Bibel dient als Grundlage für ein bahnbrechendes Übersetzungs- Programm

Ein junger deutscher Wissenschaftler sorgt zurzeit in den USA für Aufsehen. Franz Josef Och, Informatiker an der University of Southern California in Los Angeles, hat ein bahnbrechendes Computerprogramm entwickelt, das Texte selbständig und in kürzester Zeit von jeder beliebigen Sprache in eine andere übersetzen kann. Neben modernster Technologie spielt dabei auch die Bibel eine entscheidende Rolle.
Franz Josef Och.

„Wir sagen dem Computer nicht, wie er übersetzen soll. Wir lassen ihn das einfach selbst lernen", fasste Och kürzlich im „Spiegel" das Prinzip seiner Software zusammen. Sie kommt, anders als die meisten bisherigen Übersetzungsprogramme, ganz ohne linguistische Regeln aus. Satzbau und Grammatik werden von ihr völlig ignoriert. „Wir verwenden Modelle aus der Statistik, um für ein vorgegebenes Wort die wahrscheinlichste Übersetzung zu finden", erklärt der 31-Jährige.

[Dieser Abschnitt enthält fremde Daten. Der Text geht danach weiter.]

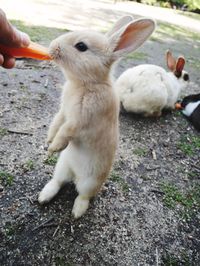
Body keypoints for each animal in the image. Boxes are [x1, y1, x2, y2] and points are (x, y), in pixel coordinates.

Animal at [38, 15, 155, 217]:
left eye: (81, 46)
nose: (53, 47)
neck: (87, 83)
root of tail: (75, 175)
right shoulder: (64, 111)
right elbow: (56, 123)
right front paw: (48, 142)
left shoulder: (80, 120)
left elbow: (66, 131)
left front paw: (53, 147)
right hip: (62, 166)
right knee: (58, 181)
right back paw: (43, 197)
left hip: (90, 182)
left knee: (83, 195)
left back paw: (77, 212)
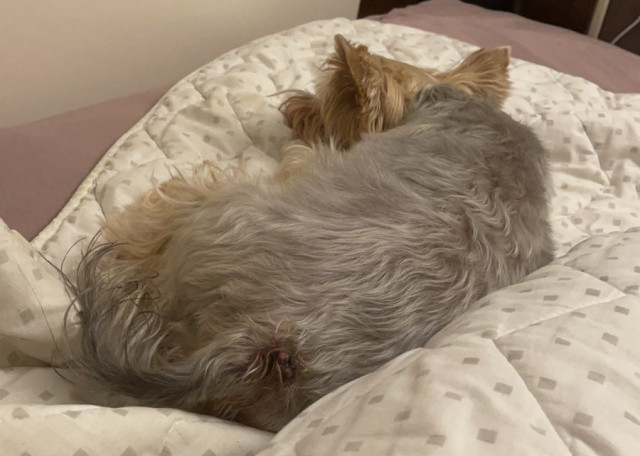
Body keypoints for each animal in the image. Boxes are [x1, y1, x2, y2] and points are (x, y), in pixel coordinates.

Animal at [65, 83, 553, 432]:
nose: (292, 107)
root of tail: (278, 342)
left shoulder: (309, 158)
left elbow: (300, 153)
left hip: (220, 209)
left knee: (166, 215)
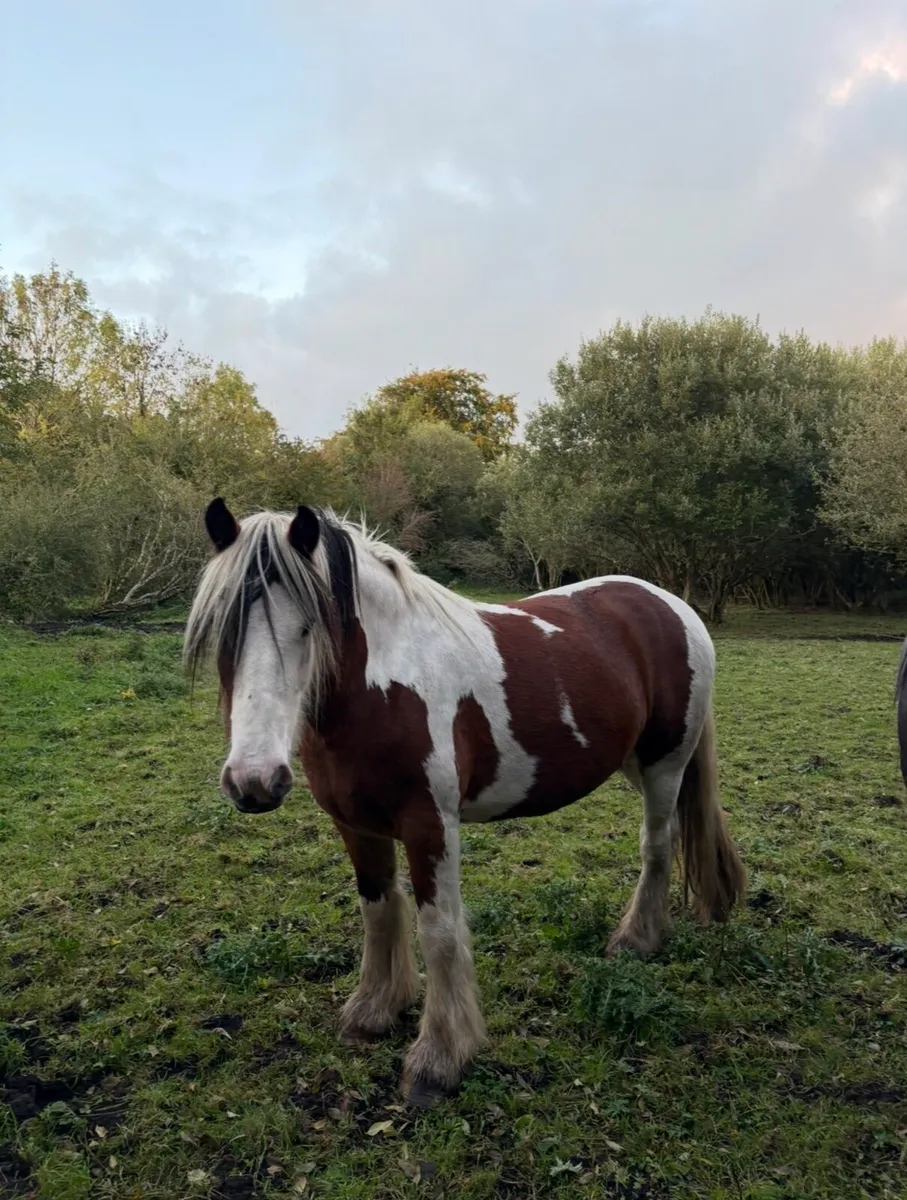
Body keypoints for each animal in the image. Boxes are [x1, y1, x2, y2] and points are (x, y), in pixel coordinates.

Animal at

Die von ihm eingesetzte Methode der statistischen Übersetzung lässt sich anhand eines einfachen Beispiels veranschaulichen: Auf Englisch heisst grosses Haus „big house". Grünes Haus bedeutet „green house". Daraus leitet der Computer ab, dass „house" Haus, „big" gross und „green" grün heissen muss.

Was so simpel klingt, ist tatsächlich ein hoch komplizierter Vorgang, der vor wenigen Jahren noch undenkbar schien, heute aber dank immer leistungsstärkerer und schnellerer Computer möglich ist. Dabei wird der Rechner mit identischen Texten in zwei verschiedenen Sprachen gefüttert – so genannten Paralleltexten – die dann automatisch Wort für Wort verglichen, statistisch ausgewertet und entschlüsselt werden.

Je umfangreicher der Fundus an Paralleltexten, um so genauer das Ergebnis: Riesige Textmengen von mehreren Millionen Wörtern sind keine Seltenheit. Doch hat sich das Programm eine Sprache erst einmal angeeignet, benötigt es für die Übersetzung einer DIN-A4-Seite kaum länger als eine Minute.

Bibel als Ausgangspunkt

Vor allem Handbücher, Meldungen internationaler Nachrichtenagenturen oder Veröffentlichungen der UNO und der EU kommen als Paralleltexte in Frage. Wichtigster Paralleltext aber ist die Bibel – kein anderes Buch wurde bisher öfter übersetzt und in grösserer Zahl gedruckt. Mit ihren rund 800.000 Wörtern bietet die Bibel genügend Ausgangsmaterial für viele Übersetzungsaufgaben. „Die Bibel ist hilfreich für Sprachen, in denen keine oder kaum weitere Paralleltexte zur Verfügung stehen", berichtet Och. „Genutzt habe ich sie bisher insbesondere für Cebuano und Hindi."

Letztere, die Übersetzung auf Hindi, stellte einen Meilenstein in der Karriere des Franken dar, der erst vor gut einem Jahr von der Universität Aachen nach Los Angeles kam: Im Juni 2003 nahm Och an einem Wettbewerb des US-Verteidigungsministeriums teil, bei dem ein fremdsprachiger Text per Computer ins Englische übersetzt werden musste. Er bewältigte diese Aufgabe in der Rekordzeit von nur vier Wochen und liess damit alle seine Konkurrenten weit hinter sich.

Inzwischen beherrscht sein Computer 15 Sprachen, darunter Arabisch und Chinesisch. Die Übersetzungen sind zwar meist holprig und werden literarischen Ansprüchen kaum gerecht, erfüllen aber ihren Zweck. Zu Ochs Auftraggebern gehören die Forschungsorganisation des Pentagon sowie der amerikanische Abhör- und Spionagedienst NSA (National Security Agency).